I agree that you need enforcement. But by having a multi-module project in a good build system you can enforce decoupling at build time, without the overhead of a network bourdary.

Very true, but decoupling is only 1 of the benefits of microservice. Polygot environments, scalability, etc also come with microservices vs modules.

As with everything its about the right tool for the job and a lot of organizations are more than happy to trade network overhead for the other bullet points microservices offer.

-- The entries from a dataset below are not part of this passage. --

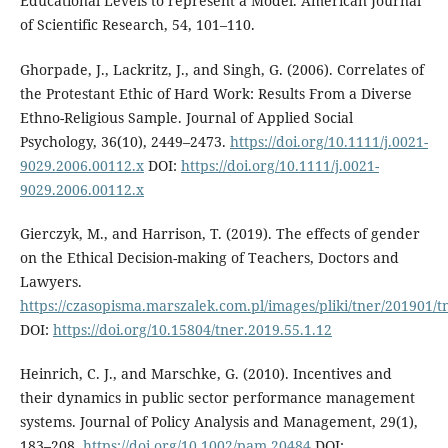
Educational Levels to represent a Model. American Journal
of Scientific Research, 54, 101–110.
Ghorpade, J., Lackritz, J., and Singh, G. (2006). Correlates of
the Protestant Ethic of Hard Work: Results From a Diverse
Ethno-Religious Sample. Journal of Applied Social
Psychology, 36(10), 2449–2473.
https://doi.org/10.1111/j.0021-
9029.2006.00112.x
DOI:
https://doi.org/10.1111/j.0021-
9029.2006.00112.x
Gierczyk, M., and Harrison, T. (2019). The effects of gender
on the Ethical Decision-making of Teachers, Doctors and
Lawyers.
https://czasopisma.marszalek.com.pl/images/pliki/tner/201901/
DOI:
https://doi.org/10.15804/tner.2019.55.1.12
Heinrich, C. J., and Marschke, G. (2010). Incentives and
their dynamics in public sector performance management
systems. Journal of Policy Analysis and Management, 29(1),
183–208.
https://doi.org/10.1002/pam.20484
DOI:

Polyglot I've concluded is more trouble than it's worth - you always end up wanting to reuse code between modules, so a good general-purpose language for everything is much better than multiple languages. Scaling is a nice problem to have - it makes sense to split out services when you need to do so to scale, but it's not worth the overhead until you need it (particularly if you have enforced decoupling already, because that ensures that you will be able to cleanly factor out services when the time comes).

The more experience I get the more I think "right tool for the job" is bad advice. It makes it sound like tool choice is always 50-50, whereas actually in a lot of cases it's more like 95-5. I've worked at a number of organizations using various architectures, but the one that was most gung-ho for microservices was by far the least successful, I think as a direct result of their approach to microservices.